日本航空株式会社 取締役専務執行役員 財務・経理本部長の斉藤典和氏
日本航空株式会社 代表取締役社長の植木義晴氏

 2016年度の人件費やエンジン整備費などの費用が増大したことに関してJAL 取締役専務執行役員 財務・経理本部長の斉藤典和氏は、「将来の基盤を強化するための成長投資、人材への成長投資と位置付けている。退職給付の見直しなど、おもに各職種にあたる賃金制度の改定が大きかった」と説明。

 さらにJAL 代表取締役社長の植木義晴氏が「この5年間を平均しても、営業利益は1800億円台、営業利益率としても14%強で、航空会社としても非常に高い数値だったと自負している。2015年度から比較すると我々の強みは、非常に高い収益性を兼ね備えながら着実に成長していくというところにあると思っている。一定時間、時期に必要な先行投資、支出は必要だと思っており、2016年~2017年は身をかがめるべきときであり、これが2020年以降に必ず結果が出ると信じている」と述べた。

 また「2016年度は為替の影響もあるが、全部合わせると250億円で大きな値ではあった。しかし経営破綻後、非常に大きく落とした人件費をこれだけの利益を上げながら残すのは正しくないという判断から2016年度は人件費の見直しを行なった。そして2017年度はさまざまな先行支出を行なっていく」とした。

2017-2020年中期経営計画はフルサービスキャリア事業を磨き上げる

日本航空株式会社 常務執行役員 経営企画本部長 事業創造戦略部担当の西尾忠男氏

 続いて、2017年~2020年JALグループの中期経営計画についてJAL 常務執行役員 経営企画本部長 事業創造戦略部担当の西尾忠男氏が説明。

 JALは東京オリンピック・パラリンピックが開催され、首都圏空港の発着枠拡張が見込まれる2020年を一つの節目として「挑戦、そして成長へ」をテーマに「2017-2020年JALグループ中期経営計画」を策定したと発表した。

JALがこれまで行なってきた取り組みと、今後の想定される環境

 西尾氏は「本中期計画では、『世界のJALに』『一歩先を行く価値を創る』『常に成長し続ける』というJALビジョンの実現に向けフルサービス事業を磨き上げることに取り組み、安全/サービス/強化に向けた将来投資を行ないつつ、グローバルな変化に対応し、お客さまに選ばれるエアラインを目指す」と目標を語った。

 今後の取り組みとしては、2017年~2020年もコア領域である国際旅客・国内旅客・貨物郵便を従来の1.1倍に増やすこと、また新領域ではグラウンドハンドリング受託やカード事業、旅行事業などの航空関連事業と、ビジネスジェット、ファンジャパンなどの航空周辺ではない部分を含め1.3倍に増やし、売り上げとしては1兆5000億円規模を目指したいと語った。

取り組みと事業ポートフォリオ
成長のステップ

 将来投資については、品質・安全・サービスに不可欠な投資を積極的に行ない、高品質とコスト競争力の両立を図りながら、両方に沿った状況で2021年度以降の利益を上げていくとした。

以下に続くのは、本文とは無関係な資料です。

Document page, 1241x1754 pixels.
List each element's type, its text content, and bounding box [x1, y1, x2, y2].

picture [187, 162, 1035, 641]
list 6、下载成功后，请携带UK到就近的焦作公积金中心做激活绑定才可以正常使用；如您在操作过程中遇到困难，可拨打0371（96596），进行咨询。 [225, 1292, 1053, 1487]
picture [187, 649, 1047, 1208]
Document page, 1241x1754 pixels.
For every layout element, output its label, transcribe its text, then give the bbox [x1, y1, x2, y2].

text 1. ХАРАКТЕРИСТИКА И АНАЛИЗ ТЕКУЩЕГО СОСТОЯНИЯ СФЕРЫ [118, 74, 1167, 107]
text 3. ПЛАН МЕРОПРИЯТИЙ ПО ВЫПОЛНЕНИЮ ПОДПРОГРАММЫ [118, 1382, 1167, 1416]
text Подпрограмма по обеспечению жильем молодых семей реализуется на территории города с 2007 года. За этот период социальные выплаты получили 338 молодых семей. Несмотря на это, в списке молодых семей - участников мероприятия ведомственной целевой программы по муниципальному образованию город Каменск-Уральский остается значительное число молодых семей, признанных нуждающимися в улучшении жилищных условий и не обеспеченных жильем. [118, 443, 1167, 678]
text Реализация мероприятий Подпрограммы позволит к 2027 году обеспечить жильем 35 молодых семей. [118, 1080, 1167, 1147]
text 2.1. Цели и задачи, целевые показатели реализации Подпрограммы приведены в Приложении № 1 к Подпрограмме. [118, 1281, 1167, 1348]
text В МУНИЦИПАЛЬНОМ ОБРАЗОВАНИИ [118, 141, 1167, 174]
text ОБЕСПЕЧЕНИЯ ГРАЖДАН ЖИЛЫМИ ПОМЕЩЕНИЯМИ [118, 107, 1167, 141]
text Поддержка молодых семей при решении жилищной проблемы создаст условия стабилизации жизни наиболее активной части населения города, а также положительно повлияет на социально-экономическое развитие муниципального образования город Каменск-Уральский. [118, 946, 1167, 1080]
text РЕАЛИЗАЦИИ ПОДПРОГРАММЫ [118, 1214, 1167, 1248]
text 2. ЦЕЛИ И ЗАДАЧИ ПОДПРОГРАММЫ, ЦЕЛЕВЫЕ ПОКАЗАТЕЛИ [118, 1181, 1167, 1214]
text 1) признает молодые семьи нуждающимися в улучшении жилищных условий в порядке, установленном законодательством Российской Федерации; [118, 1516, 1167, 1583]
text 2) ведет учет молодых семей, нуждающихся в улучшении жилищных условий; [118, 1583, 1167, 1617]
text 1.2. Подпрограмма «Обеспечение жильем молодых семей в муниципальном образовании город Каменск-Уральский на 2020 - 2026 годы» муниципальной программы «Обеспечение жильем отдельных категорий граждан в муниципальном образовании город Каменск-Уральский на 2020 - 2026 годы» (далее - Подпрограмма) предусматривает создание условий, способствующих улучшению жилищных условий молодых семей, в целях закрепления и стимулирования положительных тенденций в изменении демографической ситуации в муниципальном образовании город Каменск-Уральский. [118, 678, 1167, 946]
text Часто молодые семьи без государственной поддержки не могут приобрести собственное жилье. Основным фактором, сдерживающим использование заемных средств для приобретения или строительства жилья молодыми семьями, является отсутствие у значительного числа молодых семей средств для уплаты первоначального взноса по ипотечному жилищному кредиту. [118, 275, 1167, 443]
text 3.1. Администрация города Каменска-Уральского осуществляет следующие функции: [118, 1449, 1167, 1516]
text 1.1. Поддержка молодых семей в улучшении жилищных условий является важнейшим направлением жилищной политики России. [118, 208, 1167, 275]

 国際線では、成長の見込める東南アジア・北米のASKの伸びを123%にすることや、首都圏空港発着枠の積極的活用によるネットワーク強化、東南アジア線のビジネスクラスのフルフラット化や中距離路線の「新・間隔エコノミー」の設置を2020年度までに8割強まで増やしたいとした。また、新たな需要獲得としては、海外のプロモーションに力を入れていきたいと語った。

 国内線では新機材として2019年にエアバス A350-900型機を順次導入していく予定とした。また機内Wi-Fiの無料化を順次展開していくほか、ラウンジのリニューアル、高付加価値の設備で利用者が満足のいくサービスを提供していきたいと語った。また、現在のJALにおける外国人の国内線搭乗割合は2%だが、増大する訪日需要を取り込んで、倍の数字を目標にしたいとした。

 機材については、国際線・国内線合わせて2017年末で226機(国際線85機、国内線141機)を保有しているが、2020年には231機(国際線92機、国内線139機)を保有予定としている。国際線は市場成長に合わせてボーイング 787型機を導入していく。国内線が減っている理由として現在飛んでいるボンバルディア DHC-8-Q400CC型機、SAAB 340型機といったリージョナルジェットが退役し、その代わりにエンブラエル 170型機への置き換えを行なっているためと説明した。